E-tran fare structure
| Group | Fare Type | Single | Transfer | Daily Pass | 10-Ride Pass | Unrestricted (commuter) Monthly Pass | Local Monthly Pass |
|---|---|---|---|---|---|---|---|
| General Public | Basic | $2.25 | $0.50 | $6.00 | $22.50 | $100.00 | $80.00 |
| Student | Discount | $1.10 | $0.50 | $3.00 | $11.00 | $50.00 | $40.00 |
| Senior/Disabled/Medicare/Military | Discount | $1.10 | $0.50 | $3.00 | $11.00 | $50.00 | $40.00 |
| Children under 5/Group pass | Free | $0.00 | $0.00 | $0.00 | $0.00 | $0.00 | $0.00 |

==Fleet==
e-tran previously operated older Gold Coast Transit (formerly South Coast Area Transit) CNG buses from Oxnard, CA, and Akron Metro Regional Transit Authority CNG buses from Akron, Ohio painted with the e-tran paint scheme. The first of the new CNG Orion buses began arriving in Elk Grove the fall of 2008.

===Inoperational Fleet===
In September 2008, the original 21 hybrid-electric buses that were used when the transit system opened on January 2, 2005 were pulled from service.
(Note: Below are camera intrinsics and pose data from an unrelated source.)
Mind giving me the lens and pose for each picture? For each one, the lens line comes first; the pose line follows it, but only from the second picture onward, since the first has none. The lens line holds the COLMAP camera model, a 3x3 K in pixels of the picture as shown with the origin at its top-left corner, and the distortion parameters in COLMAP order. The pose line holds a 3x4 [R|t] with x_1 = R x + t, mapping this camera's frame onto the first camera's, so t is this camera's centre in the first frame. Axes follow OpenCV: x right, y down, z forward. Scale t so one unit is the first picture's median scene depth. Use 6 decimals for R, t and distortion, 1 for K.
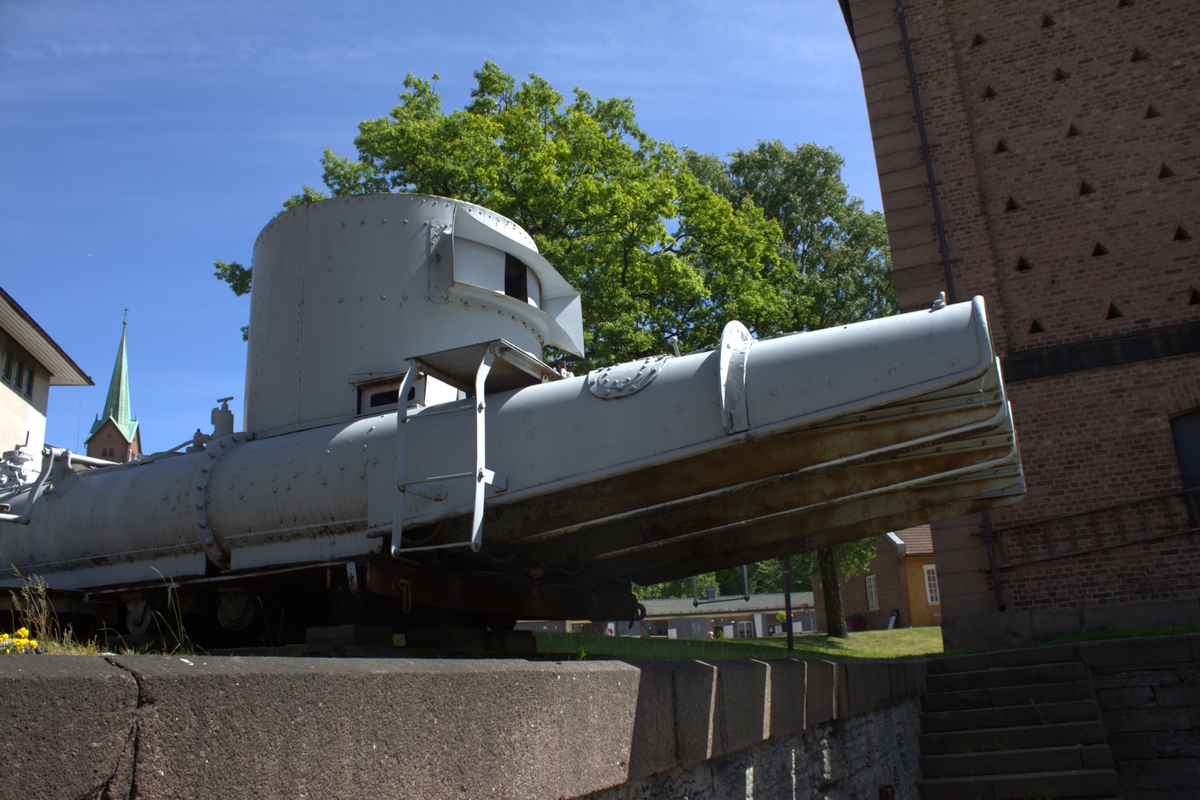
lens RADIAL K [[1003.7, 0, 600.0], [0, 1003.7, 400.0], [0, 0, 1]] dist [-0.186170, 0.214862]
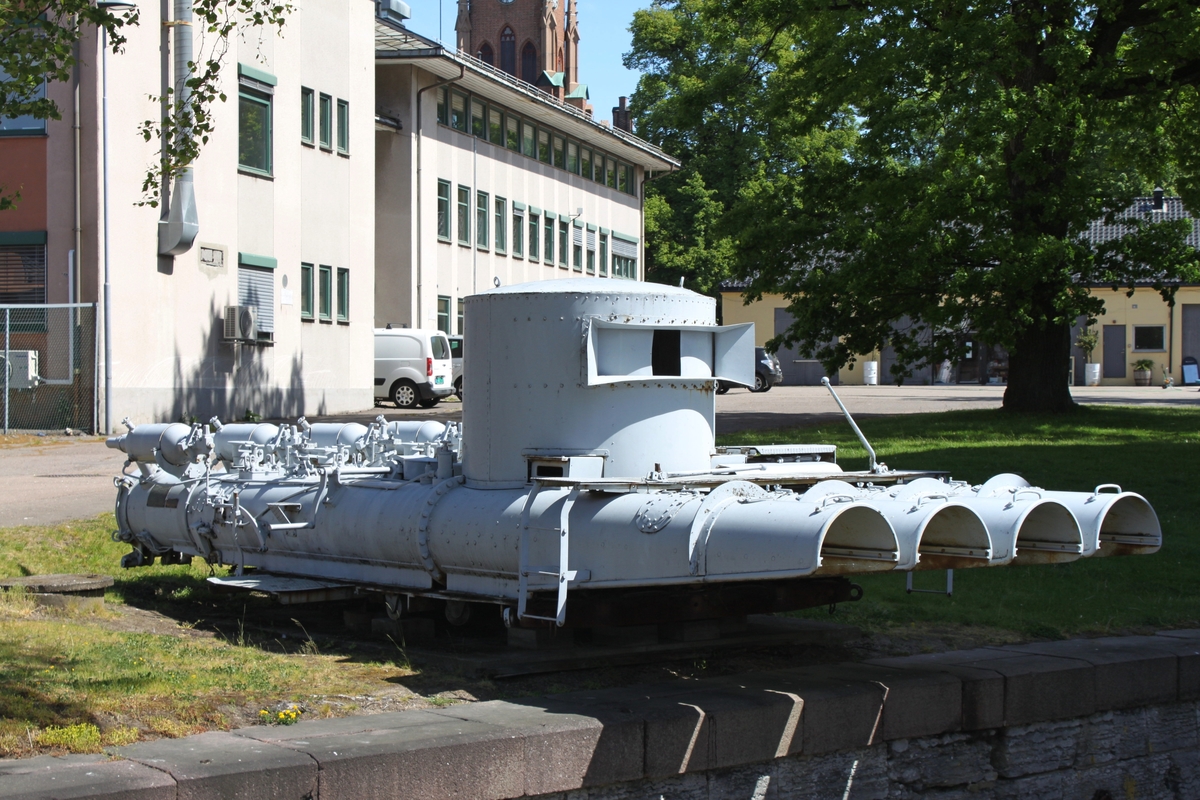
lens RADIAL K [[2310.5, 0, 600.0], [0, 2310.5, 400.0], [0, 0, 1]] dist [0.047372, 0.017545]
pose [[0.903568, 0.057788, -0.424531, 1.381211], [0.070248, 0.957471, 0.279849, -1.141209], [0.422648, -0.282684, 0.861080, -1.903231]]
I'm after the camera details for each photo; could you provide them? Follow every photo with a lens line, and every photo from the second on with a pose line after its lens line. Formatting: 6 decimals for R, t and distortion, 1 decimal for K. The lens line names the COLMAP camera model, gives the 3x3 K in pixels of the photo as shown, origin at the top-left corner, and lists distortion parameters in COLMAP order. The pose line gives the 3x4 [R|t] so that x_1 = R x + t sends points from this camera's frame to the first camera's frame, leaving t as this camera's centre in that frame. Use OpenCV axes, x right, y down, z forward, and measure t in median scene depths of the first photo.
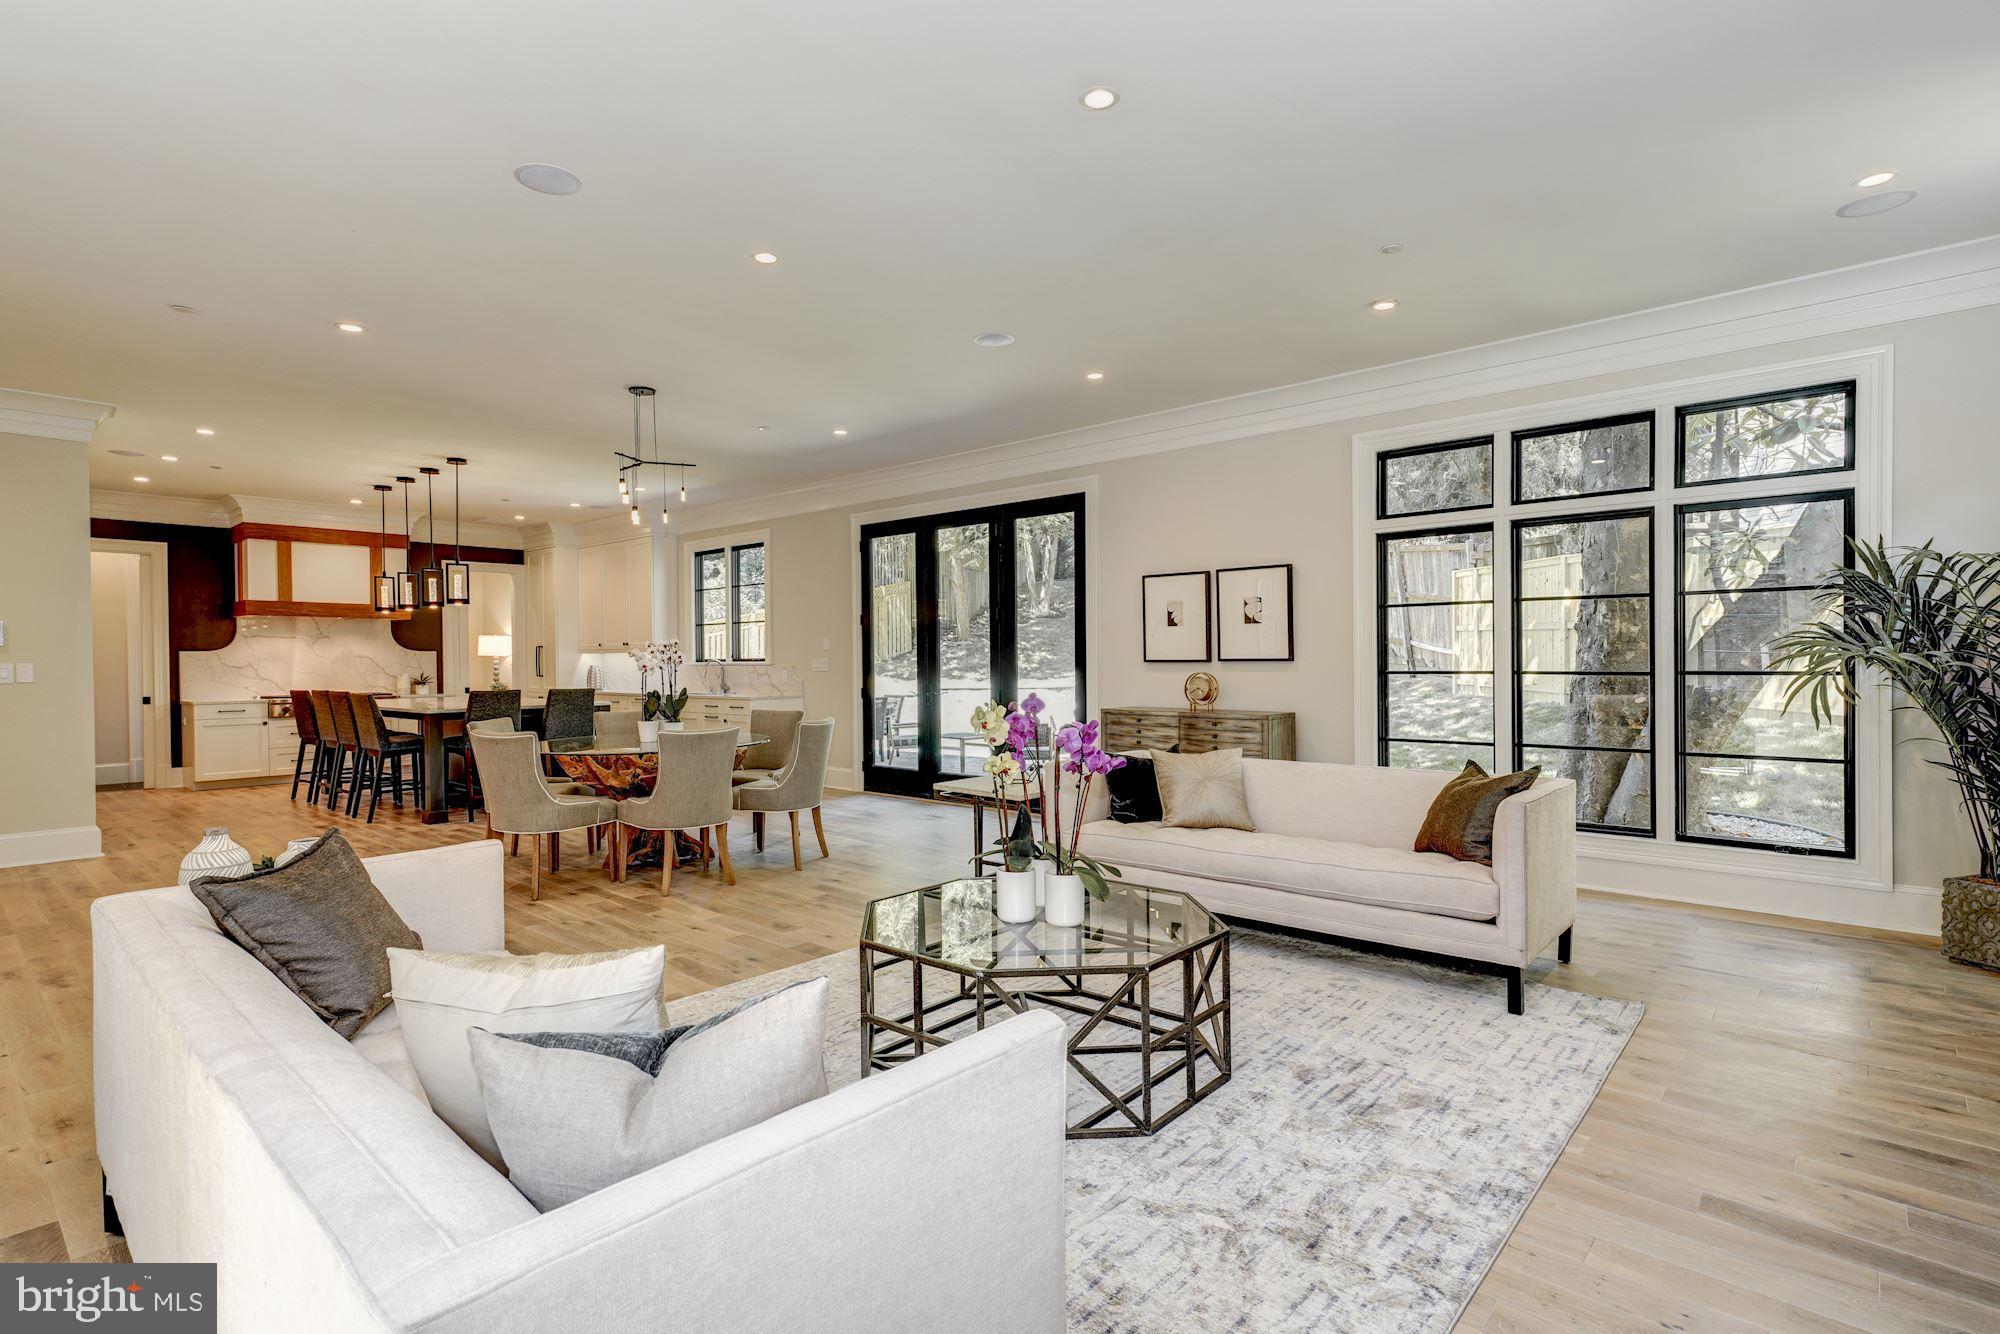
lens RADIAL K [[982.7, 0, 995.8], [0, 982.7, 670.6], [0, 0, 1]] dist [0.009063, 0.001327]
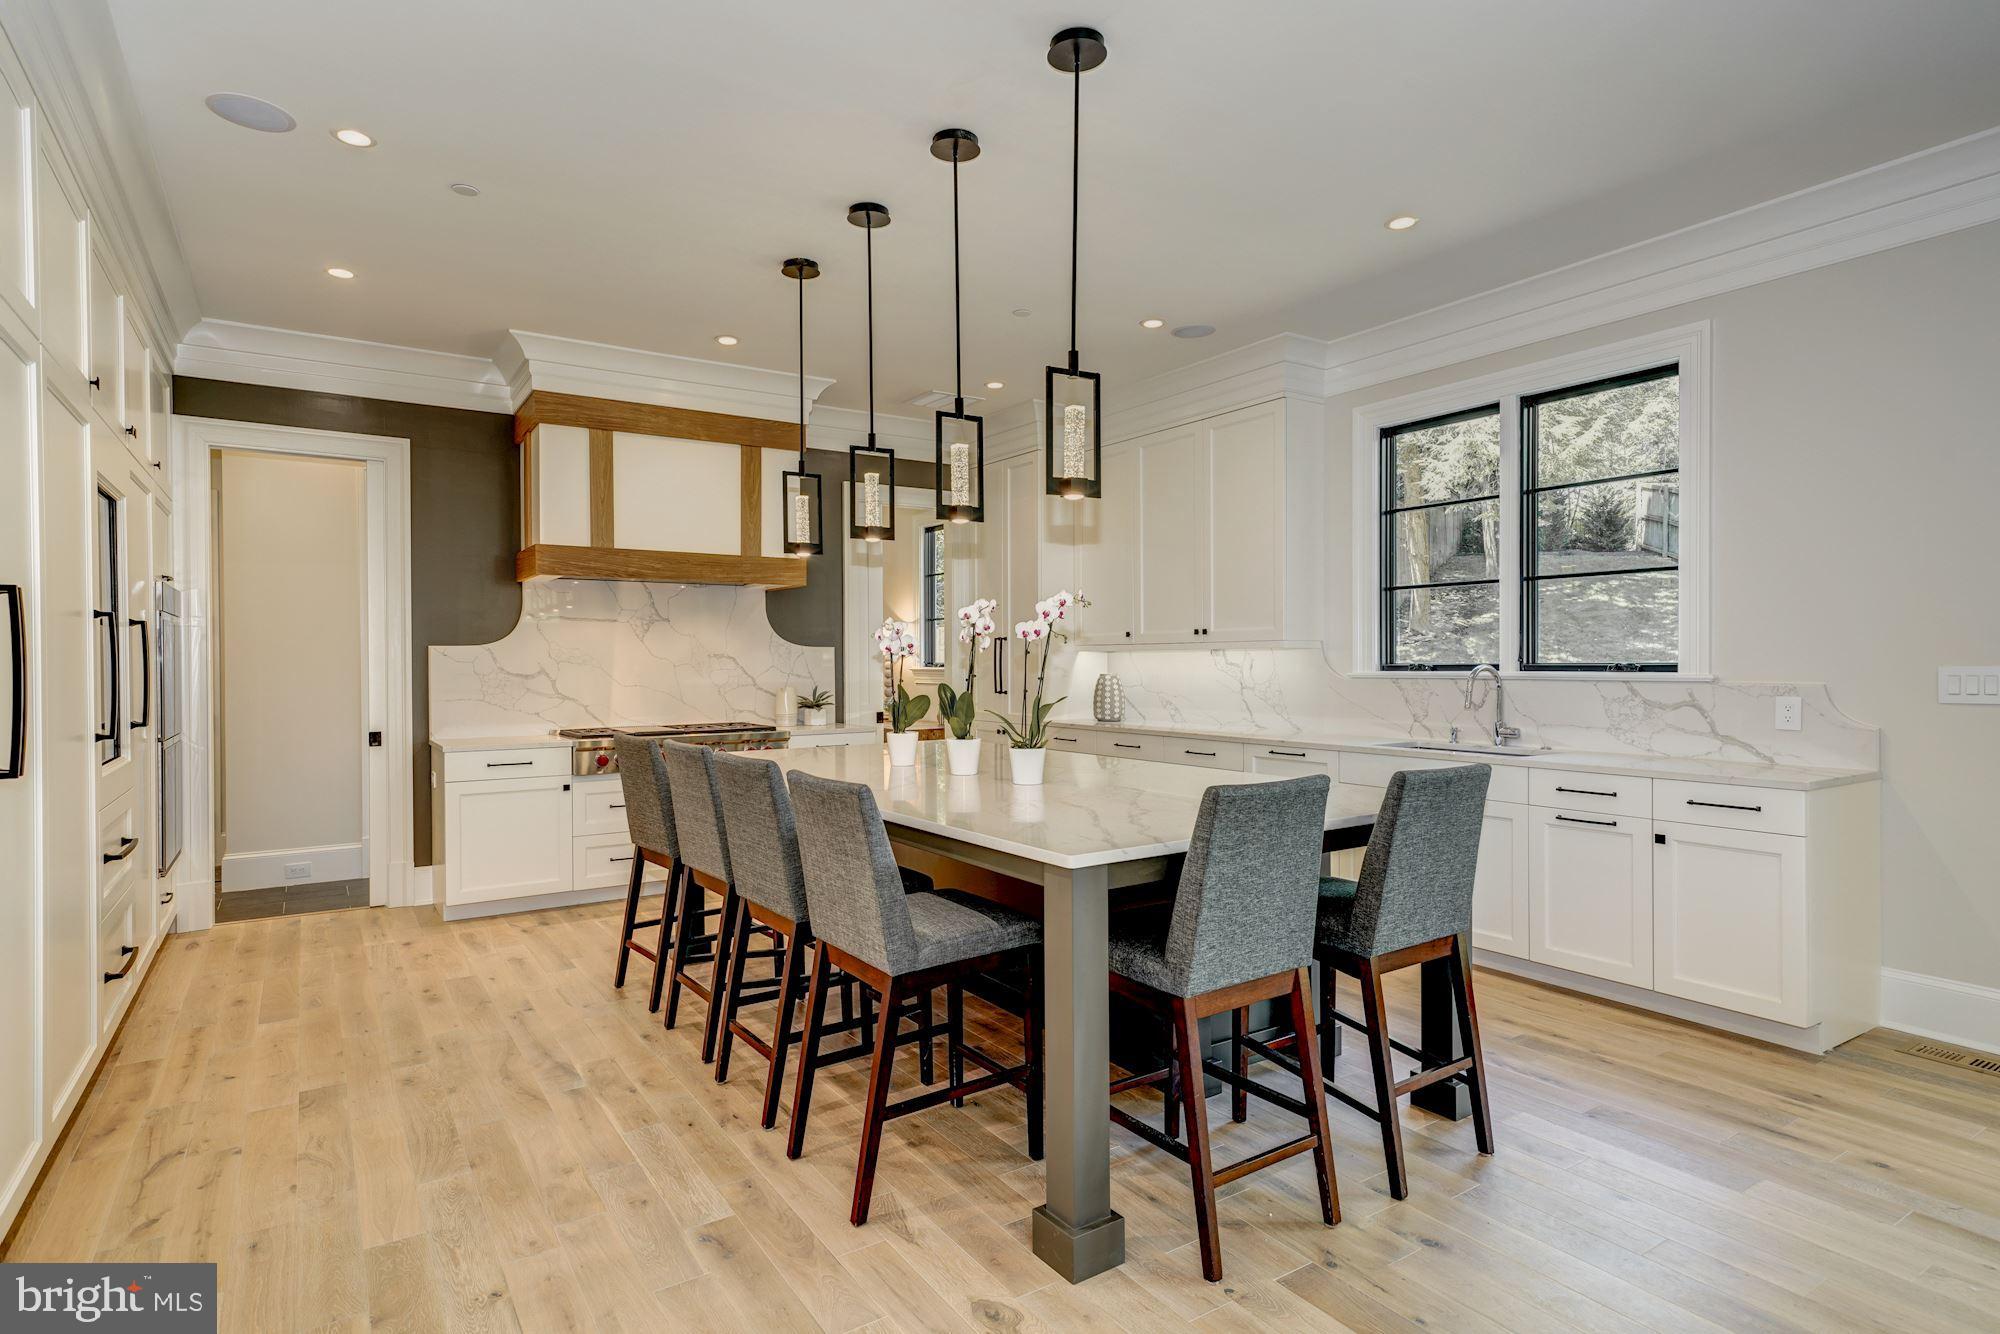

This was due to bus fires that happened on several occasions with only the hybrid-electric buses. These buses are now parked in a field at the e-tran maintenance yard in southern Elk Grove while the Board Members try to get their money back ($10,000,000) to fix the buses.

==Paratransit==
E-Tran had its own Paratransit service called e-van. Vans were painted in e-tran paint scheme, but branded "e-van" instead of "e-tran" on side, and came door-to-door to pick up disabled/ADA certified passengers that had made reservations.